-- TEXT BLOCK --
··········
Friday, 13 March 2015

Hold me, thrill me, kiss me, we're going to kill you.

They want you to be Jesus
They'll go down on one knee
But they'll want their money back
If you're alive at thirty-three
And you're turning tricks
With your crucifix
You're a star
I woke up this way. Lochlan picked a song and twisted the knob on the stereo until it couldn't go any further. Then he went out back to the patio, leaving the music blasting through the house. It seems like a bit of a mean way to wake everyone up but in his defence it was after eight when he did it and today is one of those rare and wonderful days that every. single. one. of. us. have. off. Even the ones with actual jobs. Even the children, who are on March break. Even Sam who has weddings tomorrow and church Sunday managed to get everything done ahead of time so that he didn't break our stride here.

Even the Devil and the Batman too. Best behaviour all around.

I'm going to get my day (see yesterday's post), is what this means. It begins at lunch. Just have to pick a movie and nix the whiskey because I don't really want any today, and have a baseball bat handy so that someone can knock me out when I decide it's a perfect nap time but not be able to fall asleep (but then drop like a stone in the dark the minute the movie spools up).

But first! Ben is going to throw Loch off the cliff into the sea because it's sunny and twenty degrees and we've decided it really was a mean way for him to wake us all up after all. You can't make love to U2 music. It just isn't something that can be done.

Not by me, anyway. I start singing along. It's a mood-killer.
Babe, it must be art
You're a headache
In a suitcase
You're a star

Thursday, 12 March 2015

Easy to please, difficult to comprehend.

A perfect day right this second would involve some ramen. Maybe a couple hours of shopping and a stroll through the gallery. Then a nap. Then maybe a sleepy movie before some potato skins and whiskey. Maybe a blisteringly hot bubble bath and then sex and sleep and more sex and some eggs benedict the next morning.
··········
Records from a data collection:
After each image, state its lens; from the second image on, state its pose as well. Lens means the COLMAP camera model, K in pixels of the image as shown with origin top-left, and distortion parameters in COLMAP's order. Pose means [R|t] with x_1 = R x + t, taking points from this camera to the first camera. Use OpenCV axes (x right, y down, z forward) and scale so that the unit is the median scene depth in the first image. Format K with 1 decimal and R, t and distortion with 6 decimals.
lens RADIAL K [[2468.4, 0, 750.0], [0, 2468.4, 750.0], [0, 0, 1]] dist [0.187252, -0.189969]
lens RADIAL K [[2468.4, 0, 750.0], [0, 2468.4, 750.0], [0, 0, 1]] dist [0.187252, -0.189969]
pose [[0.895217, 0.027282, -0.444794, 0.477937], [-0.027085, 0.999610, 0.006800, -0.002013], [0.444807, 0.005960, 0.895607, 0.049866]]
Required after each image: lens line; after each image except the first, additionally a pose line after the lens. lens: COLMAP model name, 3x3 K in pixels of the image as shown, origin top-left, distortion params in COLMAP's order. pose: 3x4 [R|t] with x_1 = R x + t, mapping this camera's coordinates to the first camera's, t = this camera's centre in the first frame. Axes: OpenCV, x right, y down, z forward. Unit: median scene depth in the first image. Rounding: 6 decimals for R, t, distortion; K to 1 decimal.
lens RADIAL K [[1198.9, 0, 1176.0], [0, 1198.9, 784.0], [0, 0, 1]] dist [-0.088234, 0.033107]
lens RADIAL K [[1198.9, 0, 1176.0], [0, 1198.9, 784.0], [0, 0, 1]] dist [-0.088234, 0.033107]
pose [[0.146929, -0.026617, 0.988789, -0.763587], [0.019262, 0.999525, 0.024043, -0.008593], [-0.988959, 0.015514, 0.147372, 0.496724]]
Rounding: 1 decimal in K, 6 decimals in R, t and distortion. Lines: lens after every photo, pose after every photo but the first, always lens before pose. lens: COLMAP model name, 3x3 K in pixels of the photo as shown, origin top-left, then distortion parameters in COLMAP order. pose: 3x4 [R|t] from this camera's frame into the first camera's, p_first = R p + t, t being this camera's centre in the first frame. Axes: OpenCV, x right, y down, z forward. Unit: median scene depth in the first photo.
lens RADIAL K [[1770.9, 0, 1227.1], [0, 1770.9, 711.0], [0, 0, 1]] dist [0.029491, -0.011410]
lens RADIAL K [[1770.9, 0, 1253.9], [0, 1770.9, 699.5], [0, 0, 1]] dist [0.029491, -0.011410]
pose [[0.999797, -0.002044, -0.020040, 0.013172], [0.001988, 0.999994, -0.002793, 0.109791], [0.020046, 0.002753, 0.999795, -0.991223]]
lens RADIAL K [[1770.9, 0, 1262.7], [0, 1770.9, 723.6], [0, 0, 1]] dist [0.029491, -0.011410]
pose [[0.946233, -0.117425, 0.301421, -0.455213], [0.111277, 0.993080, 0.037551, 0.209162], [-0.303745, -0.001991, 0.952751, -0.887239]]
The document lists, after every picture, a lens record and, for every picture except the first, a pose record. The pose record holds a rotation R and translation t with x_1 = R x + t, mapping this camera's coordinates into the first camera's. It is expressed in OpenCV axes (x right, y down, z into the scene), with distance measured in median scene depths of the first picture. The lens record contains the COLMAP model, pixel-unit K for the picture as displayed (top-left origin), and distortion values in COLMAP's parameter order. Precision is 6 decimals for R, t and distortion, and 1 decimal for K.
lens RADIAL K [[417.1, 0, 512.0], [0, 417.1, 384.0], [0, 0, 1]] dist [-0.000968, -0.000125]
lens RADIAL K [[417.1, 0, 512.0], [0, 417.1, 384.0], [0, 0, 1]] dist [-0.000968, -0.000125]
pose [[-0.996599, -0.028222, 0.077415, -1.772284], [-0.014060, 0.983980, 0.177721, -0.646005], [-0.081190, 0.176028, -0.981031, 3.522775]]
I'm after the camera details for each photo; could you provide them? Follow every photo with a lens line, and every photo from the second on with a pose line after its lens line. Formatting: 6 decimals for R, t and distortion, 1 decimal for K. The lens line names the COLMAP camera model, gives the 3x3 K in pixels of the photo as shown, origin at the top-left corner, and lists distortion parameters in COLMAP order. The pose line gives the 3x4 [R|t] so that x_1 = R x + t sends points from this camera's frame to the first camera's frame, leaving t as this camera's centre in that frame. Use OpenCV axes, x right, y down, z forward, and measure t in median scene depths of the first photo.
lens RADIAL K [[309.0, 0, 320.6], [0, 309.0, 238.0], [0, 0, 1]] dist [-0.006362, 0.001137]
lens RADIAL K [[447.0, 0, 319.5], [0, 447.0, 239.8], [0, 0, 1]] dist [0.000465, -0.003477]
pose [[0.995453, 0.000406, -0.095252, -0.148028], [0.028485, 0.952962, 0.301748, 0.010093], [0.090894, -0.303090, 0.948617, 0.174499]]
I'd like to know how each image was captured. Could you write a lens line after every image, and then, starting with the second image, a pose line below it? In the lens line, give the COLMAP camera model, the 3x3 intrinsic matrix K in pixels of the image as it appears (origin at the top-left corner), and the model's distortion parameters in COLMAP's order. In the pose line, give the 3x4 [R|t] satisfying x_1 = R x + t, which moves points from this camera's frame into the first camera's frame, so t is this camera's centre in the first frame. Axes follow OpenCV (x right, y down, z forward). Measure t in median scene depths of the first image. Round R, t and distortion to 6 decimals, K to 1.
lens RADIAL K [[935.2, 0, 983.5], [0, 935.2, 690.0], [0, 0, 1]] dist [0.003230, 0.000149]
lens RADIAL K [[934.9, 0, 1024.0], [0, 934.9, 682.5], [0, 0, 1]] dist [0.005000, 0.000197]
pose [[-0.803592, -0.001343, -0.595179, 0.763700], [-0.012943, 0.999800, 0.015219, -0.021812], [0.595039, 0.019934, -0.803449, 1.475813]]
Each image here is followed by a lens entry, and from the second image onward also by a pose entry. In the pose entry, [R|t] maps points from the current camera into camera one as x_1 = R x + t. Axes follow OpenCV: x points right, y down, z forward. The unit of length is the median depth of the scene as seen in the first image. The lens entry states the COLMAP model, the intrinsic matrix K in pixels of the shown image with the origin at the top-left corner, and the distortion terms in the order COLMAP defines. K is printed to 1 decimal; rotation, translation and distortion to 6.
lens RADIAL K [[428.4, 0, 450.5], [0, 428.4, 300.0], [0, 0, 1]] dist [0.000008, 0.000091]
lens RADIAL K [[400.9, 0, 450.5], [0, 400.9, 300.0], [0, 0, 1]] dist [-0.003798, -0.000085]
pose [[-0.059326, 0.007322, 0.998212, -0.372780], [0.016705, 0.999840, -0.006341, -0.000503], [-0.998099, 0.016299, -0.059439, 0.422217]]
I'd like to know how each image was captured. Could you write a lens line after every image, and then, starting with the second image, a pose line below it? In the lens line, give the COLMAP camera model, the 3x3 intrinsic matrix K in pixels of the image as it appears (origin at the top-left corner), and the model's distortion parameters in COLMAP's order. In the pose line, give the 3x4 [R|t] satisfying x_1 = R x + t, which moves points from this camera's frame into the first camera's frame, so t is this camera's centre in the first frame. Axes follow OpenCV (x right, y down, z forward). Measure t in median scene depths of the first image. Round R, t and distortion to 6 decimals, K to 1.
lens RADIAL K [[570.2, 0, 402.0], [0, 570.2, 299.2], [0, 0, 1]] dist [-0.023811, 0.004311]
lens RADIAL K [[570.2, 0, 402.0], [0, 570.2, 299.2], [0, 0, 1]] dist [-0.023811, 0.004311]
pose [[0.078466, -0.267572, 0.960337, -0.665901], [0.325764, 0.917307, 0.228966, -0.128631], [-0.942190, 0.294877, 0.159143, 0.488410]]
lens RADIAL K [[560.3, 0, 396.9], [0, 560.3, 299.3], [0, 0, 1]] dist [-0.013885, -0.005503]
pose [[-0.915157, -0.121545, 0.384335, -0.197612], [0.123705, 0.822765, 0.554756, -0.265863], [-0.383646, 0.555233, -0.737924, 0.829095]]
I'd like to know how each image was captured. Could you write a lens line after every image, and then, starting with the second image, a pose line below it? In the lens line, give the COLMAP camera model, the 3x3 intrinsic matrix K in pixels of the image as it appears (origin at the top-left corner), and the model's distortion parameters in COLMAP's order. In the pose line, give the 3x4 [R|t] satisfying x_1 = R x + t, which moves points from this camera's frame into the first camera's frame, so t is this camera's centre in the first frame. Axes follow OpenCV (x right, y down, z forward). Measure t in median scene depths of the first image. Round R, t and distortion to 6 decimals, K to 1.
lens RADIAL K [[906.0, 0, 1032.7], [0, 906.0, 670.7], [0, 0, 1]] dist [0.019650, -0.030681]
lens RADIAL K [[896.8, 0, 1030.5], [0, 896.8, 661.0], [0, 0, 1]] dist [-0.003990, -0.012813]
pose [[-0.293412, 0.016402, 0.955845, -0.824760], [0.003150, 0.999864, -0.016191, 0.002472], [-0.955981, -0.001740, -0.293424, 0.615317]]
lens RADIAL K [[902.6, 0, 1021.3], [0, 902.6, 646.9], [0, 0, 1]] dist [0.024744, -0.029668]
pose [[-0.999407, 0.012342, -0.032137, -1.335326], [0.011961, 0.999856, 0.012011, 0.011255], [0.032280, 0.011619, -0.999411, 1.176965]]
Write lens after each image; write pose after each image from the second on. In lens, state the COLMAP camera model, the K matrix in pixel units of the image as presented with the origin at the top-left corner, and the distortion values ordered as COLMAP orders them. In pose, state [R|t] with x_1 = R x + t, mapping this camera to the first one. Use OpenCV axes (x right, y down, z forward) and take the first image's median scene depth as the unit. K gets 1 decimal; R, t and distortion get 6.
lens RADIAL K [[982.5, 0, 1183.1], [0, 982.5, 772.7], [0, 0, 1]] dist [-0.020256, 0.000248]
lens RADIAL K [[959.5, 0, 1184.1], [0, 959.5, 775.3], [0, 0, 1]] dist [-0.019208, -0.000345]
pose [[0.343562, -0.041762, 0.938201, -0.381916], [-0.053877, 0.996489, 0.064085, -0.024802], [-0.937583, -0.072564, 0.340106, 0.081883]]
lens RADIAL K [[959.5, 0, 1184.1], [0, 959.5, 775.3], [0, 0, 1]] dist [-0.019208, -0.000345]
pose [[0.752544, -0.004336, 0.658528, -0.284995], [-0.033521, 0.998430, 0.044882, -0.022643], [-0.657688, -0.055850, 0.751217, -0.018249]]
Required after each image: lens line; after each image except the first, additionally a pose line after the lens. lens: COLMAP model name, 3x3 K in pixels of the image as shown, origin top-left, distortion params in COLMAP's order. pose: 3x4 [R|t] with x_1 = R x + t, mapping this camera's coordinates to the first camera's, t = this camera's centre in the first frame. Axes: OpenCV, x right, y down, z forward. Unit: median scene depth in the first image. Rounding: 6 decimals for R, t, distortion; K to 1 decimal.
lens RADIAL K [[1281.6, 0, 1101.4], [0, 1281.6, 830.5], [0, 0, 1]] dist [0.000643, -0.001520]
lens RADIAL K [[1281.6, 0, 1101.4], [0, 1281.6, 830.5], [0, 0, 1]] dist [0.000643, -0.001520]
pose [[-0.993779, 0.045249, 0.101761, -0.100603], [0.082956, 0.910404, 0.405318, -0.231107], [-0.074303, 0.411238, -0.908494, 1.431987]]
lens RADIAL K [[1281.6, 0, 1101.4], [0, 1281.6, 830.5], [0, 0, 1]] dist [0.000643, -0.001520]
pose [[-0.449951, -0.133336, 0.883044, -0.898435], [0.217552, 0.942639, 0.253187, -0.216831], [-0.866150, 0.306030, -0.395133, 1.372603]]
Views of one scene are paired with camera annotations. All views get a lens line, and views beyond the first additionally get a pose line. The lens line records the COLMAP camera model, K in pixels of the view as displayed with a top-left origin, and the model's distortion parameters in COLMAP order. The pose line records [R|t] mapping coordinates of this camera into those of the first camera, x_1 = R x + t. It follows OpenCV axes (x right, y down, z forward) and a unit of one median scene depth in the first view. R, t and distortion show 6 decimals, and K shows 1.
··········
-- EXERCISES --
A: Summarize the blog text in two sentences.
B: Retype everything in the blog text from "I'm going to" down to "difficult to comprehend.".

-- SOLUTIONS IN ORDER --
A: In the Friday, 13 March 2015 entry, Lochlan wakes the household by blasting a song on the stereo on a rare day that everyone has off, and the writer plans a movie starting at lunch, but first Ben is going to throw Loch off the cliff into the sea for waking everyone that way. The Thursday, 12 March 2015 entry describes a perfect day of ramen, shopping, a stroll through the gallery, a nap, a movie with potato skins and whiskey, a hot bubble bath, and eggs benedict the next morning.

B:
I'm going to get my day (see yesterday's post), is what this means. It begins at lunch. Just have to pick a movie and nix the whiskey because I don't really want any today, and have a baseball bat handy so that someone can knock me out when I decide it's a perfect nap time but not be able to fall asleep (but then drop like a stone in the dark the minute the movie spools up).

But first! Ben is going to throw Loch off the cliff into the sea because it's sunny and twenty degrees and we've decided it really was a mean way for him to wake us all up after all. You can't make love to U2 music. It just isn't something that can be done.

Not by me, anyway. I start singing along. It's a mood-killer.
Babe, it must be art
You're a headache
In a suitcase
You're a star

Thursday, 12 March 2015

Easy to please, difficult to comprehend.